I also want to say this plainly: the people fighting hardest against PICA are doing so at real cost. Law Weapons relocated from Naperville to Aurora because of what this law did to this business. I wrote letters to the DOJ and to then-Attorney General Pam Bondi asking them to stand with us. When the DOJ filed an amicus brief on the plaintiffs' side and sent Harmeet Dhillon to argue it at the Seventh Circuit, I understood the weight of what we had built. Today's ruling is a setback — but it is not a surrender.

We have been in federal court for years. We are not stopping now. Stop by the shop in Aurora if you want to talk through any of this in person — the online store is always open as well.

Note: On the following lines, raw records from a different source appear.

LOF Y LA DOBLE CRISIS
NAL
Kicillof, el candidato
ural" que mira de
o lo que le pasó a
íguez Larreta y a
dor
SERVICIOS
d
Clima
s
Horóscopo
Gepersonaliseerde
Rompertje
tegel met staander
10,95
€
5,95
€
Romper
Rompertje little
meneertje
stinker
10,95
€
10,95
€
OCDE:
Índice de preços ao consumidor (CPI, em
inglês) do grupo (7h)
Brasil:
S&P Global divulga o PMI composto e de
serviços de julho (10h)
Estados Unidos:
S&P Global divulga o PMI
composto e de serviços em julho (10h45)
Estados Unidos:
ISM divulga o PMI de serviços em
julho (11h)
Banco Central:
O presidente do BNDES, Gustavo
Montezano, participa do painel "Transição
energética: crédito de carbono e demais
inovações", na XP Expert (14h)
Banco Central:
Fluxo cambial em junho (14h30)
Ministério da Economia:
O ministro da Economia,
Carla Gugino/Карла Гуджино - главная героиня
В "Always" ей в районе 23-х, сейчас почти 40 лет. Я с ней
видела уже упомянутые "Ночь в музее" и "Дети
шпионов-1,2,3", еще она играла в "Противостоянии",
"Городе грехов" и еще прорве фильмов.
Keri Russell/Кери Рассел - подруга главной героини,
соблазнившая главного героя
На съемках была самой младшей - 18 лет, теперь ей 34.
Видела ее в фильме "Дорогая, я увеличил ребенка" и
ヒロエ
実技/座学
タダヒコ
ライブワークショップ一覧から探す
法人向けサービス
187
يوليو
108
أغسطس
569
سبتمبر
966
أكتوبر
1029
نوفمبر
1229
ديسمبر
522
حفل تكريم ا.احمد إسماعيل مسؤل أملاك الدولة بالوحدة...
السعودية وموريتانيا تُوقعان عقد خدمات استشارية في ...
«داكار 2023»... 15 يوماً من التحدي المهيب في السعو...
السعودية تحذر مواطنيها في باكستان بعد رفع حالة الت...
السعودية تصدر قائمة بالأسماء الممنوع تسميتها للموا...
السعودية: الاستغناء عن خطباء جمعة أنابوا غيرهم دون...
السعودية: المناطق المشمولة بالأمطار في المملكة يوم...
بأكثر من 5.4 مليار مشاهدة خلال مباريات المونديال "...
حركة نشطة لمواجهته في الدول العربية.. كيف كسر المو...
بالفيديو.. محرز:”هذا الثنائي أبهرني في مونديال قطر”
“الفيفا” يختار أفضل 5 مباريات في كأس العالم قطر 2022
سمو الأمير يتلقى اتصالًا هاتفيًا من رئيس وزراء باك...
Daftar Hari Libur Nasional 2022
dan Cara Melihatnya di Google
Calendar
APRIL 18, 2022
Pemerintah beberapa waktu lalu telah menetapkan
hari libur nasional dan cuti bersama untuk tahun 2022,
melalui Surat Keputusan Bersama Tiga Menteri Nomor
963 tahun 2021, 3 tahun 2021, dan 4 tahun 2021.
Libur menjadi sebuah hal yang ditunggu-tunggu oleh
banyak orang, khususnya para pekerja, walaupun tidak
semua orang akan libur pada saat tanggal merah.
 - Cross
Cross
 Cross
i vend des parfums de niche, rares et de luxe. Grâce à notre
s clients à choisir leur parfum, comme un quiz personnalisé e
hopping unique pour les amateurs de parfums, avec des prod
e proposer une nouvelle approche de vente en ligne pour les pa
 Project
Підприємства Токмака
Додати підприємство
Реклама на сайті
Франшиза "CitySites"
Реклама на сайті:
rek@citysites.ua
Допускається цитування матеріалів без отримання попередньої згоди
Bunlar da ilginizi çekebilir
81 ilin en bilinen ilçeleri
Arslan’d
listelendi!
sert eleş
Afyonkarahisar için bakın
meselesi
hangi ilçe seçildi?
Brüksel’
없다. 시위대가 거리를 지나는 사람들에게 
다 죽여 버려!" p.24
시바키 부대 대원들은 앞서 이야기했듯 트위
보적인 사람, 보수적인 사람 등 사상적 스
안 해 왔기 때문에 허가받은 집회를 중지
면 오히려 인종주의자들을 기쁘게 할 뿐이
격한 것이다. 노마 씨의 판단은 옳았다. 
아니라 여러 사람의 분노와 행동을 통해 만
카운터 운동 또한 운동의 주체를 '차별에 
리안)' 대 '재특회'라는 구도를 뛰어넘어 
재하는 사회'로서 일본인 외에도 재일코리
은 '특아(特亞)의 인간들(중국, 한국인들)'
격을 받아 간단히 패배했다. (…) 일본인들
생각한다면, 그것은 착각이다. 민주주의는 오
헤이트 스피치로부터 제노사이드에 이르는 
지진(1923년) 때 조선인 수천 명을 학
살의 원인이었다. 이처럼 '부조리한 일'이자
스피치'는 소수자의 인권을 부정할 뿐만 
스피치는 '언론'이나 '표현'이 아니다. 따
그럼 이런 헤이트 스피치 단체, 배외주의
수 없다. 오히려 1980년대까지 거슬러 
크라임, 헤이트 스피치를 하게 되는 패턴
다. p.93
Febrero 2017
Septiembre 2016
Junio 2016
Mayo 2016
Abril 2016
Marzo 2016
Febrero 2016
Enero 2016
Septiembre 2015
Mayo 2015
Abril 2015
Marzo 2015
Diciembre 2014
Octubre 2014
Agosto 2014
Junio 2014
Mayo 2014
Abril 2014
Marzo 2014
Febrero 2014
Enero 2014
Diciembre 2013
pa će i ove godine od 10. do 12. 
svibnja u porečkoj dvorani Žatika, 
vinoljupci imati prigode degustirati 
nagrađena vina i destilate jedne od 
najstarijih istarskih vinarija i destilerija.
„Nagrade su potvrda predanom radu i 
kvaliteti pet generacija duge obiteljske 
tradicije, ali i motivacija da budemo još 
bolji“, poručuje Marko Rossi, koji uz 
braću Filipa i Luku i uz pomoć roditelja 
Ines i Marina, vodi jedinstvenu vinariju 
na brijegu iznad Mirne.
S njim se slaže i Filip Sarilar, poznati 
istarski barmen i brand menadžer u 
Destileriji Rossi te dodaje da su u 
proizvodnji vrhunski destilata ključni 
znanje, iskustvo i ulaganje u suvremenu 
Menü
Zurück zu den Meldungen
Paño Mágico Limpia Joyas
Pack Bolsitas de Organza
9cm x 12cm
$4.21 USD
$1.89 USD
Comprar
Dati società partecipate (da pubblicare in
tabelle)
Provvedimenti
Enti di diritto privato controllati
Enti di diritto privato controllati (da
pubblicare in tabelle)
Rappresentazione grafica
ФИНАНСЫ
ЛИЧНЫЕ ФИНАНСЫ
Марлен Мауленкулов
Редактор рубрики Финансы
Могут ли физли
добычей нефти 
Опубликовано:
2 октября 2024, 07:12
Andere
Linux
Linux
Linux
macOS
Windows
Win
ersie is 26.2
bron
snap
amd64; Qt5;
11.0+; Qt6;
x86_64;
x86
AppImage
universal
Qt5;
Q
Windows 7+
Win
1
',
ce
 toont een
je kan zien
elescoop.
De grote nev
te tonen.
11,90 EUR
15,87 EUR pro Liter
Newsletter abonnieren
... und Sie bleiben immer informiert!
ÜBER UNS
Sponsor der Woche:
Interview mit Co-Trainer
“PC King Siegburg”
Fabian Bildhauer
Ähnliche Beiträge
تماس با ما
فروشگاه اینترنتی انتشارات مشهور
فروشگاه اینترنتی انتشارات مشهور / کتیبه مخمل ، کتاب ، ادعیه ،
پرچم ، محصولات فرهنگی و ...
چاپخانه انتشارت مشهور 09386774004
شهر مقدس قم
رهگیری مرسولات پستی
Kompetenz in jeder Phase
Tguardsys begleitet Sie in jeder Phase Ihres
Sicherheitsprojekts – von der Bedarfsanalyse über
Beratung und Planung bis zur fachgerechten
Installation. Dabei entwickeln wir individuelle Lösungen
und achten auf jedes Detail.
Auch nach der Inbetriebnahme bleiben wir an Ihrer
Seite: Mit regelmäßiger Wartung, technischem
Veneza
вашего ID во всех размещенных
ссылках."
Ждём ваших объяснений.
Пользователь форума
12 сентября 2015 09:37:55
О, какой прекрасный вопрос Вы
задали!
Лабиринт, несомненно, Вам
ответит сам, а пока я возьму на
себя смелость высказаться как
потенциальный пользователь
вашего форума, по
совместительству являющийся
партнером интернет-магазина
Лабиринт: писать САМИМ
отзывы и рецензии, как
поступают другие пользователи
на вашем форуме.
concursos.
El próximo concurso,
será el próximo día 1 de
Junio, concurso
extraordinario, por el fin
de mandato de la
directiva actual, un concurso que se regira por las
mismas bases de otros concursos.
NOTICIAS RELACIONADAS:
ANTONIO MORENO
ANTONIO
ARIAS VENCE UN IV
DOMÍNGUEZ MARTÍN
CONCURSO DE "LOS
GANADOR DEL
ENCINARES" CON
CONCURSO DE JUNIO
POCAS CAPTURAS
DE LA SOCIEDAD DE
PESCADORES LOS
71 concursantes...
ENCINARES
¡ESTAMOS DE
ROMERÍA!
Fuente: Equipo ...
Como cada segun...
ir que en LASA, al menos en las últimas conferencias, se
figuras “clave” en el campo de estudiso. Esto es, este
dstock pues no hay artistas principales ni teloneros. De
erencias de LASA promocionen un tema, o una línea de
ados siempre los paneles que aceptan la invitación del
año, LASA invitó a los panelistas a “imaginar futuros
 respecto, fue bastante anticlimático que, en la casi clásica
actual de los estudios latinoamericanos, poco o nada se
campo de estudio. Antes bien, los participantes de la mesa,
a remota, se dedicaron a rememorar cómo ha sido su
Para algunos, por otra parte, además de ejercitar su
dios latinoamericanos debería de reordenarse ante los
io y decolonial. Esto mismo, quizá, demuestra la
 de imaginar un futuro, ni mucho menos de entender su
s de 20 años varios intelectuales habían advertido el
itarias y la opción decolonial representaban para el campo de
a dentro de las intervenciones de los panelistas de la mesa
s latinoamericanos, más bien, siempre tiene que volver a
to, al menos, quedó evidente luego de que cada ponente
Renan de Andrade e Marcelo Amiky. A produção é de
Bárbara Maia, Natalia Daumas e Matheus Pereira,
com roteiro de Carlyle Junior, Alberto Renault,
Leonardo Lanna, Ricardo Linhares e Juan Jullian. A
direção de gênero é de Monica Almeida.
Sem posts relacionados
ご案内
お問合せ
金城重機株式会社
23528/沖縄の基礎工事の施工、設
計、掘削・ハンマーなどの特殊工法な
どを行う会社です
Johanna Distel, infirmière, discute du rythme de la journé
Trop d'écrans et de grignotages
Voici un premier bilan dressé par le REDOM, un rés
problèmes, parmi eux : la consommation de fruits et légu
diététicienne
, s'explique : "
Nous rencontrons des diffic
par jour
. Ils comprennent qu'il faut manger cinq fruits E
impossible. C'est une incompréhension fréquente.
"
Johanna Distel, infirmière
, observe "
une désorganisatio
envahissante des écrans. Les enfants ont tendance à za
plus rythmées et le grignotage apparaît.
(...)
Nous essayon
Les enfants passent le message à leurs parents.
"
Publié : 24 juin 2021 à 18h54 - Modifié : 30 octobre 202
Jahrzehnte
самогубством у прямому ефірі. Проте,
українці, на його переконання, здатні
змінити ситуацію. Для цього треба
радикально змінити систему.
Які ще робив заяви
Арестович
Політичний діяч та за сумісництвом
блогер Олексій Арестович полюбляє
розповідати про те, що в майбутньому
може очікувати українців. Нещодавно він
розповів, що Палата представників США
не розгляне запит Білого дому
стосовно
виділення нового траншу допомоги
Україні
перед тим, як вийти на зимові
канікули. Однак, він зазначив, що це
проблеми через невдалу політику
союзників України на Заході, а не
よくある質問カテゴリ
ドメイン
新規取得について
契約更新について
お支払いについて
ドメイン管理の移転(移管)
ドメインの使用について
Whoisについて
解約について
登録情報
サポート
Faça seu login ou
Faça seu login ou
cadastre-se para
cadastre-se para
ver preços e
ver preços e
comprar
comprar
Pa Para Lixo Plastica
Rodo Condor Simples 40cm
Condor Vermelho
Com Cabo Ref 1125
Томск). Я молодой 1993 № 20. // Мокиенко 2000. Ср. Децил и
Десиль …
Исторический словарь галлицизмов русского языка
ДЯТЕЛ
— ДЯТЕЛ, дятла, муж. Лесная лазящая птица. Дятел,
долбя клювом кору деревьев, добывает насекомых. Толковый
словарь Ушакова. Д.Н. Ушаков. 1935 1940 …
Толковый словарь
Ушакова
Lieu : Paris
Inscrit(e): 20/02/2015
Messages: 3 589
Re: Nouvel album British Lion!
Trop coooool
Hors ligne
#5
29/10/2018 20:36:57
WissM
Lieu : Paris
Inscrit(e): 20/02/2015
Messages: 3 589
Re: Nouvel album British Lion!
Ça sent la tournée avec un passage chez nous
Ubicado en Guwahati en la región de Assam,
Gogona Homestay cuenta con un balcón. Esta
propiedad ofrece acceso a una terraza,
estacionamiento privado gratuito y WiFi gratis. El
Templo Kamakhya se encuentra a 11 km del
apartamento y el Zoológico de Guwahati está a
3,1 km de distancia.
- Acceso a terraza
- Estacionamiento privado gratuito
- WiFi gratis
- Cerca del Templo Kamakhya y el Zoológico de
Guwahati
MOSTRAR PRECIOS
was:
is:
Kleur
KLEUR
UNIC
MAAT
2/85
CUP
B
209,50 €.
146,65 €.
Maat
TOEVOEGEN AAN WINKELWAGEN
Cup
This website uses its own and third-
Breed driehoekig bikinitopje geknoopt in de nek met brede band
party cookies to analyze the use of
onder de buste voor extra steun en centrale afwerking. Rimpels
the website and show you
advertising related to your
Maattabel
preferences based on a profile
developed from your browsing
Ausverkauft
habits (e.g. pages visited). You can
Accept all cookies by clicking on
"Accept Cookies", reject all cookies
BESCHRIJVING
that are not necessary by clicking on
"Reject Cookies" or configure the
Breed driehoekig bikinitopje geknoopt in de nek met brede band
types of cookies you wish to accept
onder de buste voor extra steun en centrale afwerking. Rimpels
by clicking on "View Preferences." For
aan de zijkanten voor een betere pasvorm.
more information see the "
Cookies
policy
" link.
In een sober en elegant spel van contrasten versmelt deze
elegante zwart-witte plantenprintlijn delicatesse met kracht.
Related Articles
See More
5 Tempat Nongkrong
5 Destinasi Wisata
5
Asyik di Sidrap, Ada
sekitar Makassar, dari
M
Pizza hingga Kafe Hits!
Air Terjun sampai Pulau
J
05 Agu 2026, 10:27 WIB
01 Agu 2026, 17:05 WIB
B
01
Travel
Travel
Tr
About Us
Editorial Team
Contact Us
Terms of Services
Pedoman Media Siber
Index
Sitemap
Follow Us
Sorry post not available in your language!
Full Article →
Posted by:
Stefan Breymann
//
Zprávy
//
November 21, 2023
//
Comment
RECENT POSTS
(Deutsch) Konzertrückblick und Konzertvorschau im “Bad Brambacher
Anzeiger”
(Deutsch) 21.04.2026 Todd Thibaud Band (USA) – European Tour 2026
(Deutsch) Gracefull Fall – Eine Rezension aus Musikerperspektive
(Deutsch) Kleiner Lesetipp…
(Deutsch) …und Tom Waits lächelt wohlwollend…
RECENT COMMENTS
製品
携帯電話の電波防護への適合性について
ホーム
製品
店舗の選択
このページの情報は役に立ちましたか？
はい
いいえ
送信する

But whether you come in or not, know that this case is being fought for every Illinois gun owner who lawfully purchased a rifle and is now being told it might be illegal.

Where Things Stand as of July 9, 2026

The Seventh Circuit has ruled 2–1 to uphold PICA. Judge McGlynn's district court ruling striking down the law has been reversed. The case is remanded to the district court with instructions to rule in favor of the state. PICA remains fully in effect. A cert petition to the U.S. Supreme Court from the Bevis and Barnett plaintiffs is anticipated. Viramontes v. Cook County is already headed to the Supreme Court for full review.

The Seventh Circuit tried to close the door today. The Supreme Court has not yet spoken. That is where our energy goes next.

We took this all the way for a reason. We're not turning back now.